• Information given:
○ ○ ○ ○ ○ ○ ○
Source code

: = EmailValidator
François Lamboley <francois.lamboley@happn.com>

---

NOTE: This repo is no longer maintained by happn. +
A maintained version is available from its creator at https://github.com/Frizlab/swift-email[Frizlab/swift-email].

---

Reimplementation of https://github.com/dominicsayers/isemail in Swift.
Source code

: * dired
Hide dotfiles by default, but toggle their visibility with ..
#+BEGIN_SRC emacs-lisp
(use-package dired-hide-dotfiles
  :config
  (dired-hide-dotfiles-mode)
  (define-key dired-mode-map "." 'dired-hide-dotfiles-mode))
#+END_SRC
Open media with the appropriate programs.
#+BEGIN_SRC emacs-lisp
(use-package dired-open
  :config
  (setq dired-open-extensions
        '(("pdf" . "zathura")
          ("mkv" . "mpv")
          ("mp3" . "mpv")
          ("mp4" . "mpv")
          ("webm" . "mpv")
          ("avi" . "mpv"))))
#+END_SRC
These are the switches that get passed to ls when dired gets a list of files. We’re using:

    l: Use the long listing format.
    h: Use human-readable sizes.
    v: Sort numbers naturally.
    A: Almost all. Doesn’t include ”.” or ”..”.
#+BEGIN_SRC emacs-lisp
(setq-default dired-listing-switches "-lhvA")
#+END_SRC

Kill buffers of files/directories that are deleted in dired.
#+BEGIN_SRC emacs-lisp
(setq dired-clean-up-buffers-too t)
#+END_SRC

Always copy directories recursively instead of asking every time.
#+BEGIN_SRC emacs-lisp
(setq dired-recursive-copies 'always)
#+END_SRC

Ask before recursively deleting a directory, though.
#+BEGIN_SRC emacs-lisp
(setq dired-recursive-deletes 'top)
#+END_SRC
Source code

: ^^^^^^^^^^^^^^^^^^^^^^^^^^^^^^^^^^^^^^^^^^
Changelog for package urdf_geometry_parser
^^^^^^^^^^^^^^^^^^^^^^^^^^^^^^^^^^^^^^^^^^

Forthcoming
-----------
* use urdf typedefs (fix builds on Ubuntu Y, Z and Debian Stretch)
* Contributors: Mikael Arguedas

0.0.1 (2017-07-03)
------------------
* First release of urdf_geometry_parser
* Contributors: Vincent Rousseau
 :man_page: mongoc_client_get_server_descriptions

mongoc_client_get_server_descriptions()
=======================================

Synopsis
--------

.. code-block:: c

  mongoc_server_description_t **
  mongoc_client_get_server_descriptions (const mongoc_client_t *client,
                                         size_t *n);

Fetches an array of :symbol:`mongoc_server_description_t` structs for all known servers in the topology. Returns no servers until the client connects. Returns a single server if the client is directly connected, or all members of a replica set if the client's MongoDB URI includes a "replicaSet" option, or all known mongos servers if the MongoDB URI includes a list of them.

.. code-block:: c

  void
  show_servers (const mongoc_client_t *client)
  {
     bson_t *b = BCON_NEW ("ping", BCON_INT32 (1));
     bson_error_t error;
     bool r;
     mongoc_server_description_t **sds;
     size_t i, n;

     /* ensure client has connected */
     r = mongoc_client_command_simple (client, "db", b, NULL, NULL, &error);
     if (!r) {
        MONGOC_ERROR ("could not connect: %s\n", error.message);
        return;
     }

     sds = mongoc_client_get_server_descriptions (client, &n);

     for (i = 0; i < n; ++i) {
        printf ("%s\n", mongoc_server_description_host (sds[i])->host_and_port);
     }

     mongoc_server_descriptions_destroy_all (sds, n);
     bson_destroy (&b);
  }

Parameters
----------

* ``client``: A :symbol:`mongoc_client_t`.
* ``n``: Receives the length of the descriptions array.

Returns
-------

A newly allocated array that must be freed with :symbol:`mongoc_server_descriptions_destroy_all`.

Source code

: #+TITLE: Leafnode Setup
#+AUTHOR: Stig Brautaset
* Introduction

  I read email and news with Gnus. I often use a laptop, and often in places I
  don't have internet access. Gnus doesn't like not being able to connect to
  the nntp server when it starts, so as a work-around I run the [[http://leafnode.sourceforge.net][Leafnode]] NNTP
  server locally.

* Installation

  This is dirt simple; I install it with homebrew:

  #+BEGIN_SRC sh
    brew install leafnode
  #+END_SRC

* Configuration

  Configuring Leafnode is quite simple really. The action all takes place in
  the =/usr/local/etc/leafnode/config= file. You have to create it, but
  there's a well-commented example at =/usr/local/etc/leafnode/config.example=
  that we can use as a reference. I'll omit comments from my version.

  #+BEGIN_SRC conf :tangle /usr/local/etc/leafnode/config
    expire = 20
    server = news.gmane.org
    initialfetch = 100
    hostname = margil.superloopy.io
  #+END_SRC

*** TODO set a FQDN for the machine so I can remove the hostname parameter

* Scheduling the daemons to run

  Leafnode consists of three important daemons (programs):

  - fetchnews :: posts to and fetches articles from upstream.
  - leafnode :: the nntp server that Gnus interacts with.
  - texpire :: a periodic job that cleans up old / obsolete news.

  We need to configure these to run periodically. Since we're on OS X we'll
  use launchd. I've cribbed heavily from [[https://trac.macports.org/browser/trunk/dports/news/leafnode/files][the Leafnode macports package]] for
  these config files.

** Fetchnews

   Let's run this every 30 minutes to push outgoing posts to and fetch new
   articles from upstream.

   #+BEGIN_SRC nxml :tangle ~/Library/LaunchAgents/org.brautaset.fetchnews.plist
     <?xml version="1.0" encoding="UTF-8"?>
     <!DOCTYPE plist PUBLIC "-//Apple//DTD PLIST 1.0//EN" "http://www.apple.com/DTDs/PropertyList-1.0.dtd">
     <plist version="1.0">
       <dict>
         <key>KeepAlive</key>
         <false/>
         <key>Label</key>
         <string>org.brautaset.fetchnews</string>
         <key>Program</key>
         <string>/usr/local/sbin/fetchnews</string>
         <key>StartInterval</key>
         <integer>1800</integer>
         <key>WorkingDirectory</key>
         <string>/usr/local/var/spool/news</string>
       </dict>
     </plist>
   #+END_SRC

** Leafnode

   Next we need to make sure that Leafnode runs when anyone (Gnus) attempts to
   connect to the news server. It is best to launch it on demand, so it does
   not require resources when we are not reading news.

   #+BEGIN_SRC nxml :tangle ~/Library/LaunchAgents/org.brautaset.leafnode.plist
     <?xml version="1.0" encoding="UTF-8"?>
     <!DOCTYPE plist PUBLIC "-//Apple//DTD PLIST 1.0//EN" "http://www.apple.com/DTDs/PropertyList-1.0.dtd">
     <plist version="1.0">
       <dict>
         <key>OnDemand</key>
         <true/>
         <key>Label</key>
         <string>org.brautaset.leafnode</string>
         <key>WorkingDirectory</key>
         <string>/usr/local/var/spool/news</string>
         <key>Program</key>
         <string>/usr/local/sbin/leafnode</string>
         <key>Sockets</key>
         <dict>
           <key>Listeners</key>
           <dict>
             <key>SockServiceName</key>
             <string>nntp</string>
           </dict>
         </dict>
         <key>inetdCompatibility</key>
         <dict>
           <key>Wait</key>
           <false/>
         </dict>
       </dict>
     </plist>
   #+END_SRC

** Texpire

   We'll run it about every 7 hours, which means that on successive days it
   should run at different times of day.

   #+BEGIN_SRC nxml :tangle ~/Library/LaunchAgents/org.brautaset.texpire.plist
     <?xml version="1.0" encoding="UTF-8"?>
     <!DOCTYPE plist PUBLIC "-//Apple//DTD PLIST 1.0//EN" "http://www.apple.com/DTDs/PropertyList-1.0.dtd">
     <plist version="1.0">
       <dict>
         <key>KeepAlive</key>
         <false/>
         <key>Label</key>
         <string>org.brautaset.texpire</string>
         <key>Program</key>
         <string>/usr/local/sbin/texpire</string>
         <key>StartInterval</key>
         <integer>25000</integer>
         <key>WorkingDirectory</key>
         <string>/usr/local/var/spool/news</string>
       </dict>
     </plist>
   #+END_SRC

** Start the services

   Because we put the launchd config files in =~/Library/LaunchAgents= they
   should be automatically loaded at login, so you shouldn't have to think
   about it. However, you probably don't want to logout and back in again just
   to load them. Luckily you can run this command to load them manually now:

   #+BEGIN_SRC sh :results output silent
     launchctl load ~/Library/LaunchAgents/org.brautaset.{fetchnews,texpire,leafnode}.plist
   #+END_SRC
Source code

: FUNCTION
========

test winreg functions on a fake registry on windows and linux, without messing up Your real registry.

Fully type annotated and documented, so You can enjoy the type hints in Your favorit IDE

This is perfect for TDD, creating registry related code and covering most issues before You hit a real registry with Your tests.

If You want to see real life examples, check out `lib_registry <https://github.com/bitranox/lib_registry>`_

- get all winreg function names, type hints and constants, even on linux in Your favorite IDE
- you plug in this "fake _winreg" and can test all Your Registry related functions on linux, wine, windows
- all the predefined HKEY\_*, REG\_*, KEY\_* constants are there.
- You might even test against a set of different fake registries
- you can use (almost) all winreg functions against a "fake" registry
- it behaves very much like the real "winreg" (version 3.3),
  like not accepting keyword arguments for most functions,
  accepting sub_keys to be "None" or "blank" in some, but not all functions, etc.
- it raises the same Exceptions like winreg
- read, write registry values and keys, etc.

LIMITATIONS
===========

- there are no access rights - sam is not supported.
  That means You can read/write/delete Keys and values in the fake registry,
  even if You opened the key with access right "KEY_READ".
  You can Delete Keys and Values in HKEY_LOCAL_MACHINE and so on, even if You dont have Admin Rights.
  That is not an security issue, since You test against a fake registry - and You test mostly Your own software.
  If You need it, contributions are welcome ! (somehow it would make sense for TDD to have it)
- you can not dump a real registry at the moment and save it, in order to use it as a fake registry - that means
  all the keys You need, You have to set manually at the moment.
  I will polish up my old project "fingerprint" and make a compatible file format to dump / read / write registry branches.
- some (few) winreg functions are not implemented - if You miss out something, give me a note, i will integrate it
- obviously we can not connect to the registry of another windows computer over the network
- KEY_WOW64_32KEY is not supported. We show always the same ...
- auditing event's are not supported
○ ○ ○ ○ ○ ○ ○
• Task: Using the entries above, repeat only the lines from the one containing "- it behaves" through the one containing "- some (few)", end lines included.

• Response below:
- it behaves very much like the real "winreg" (version 3.3),
  like not accepting keyword arguments for most functions,
  accepting sub_keys to be "None" or "blank" in some, but not all functions, etc.
- it raises the same Exceptions like winreg
- read, write registry values and keys, etc.

LIMITATIONS
===========

- there are no access rights - sam is not supported.
  That means You can read/write/delete Keys and values in the fake registry,
  even if You opened the key with access right "KEY_READ".
  You can Delete Keys and Values in HKEY_LOCAL_MACHINE and so on, even if You dont have Admin Rights.
  That is not an security issue, since You test against a fake registry - and You test mostly Your own software.
  If You need it, contributions are welcome ! (somehow it would make sense for TDD to have it)
- you can not dump a real registry at the moment and save it, in order to use it as a fake registry - that means
  all the keys You need, You have to set manually at the moment.
  I will polish up my old project "fingerprint" and make a compatible file format to dump / read / write registry branches.
- some (few) winreg functions are not implemented - if You miss out something, give me a note, i will integrate it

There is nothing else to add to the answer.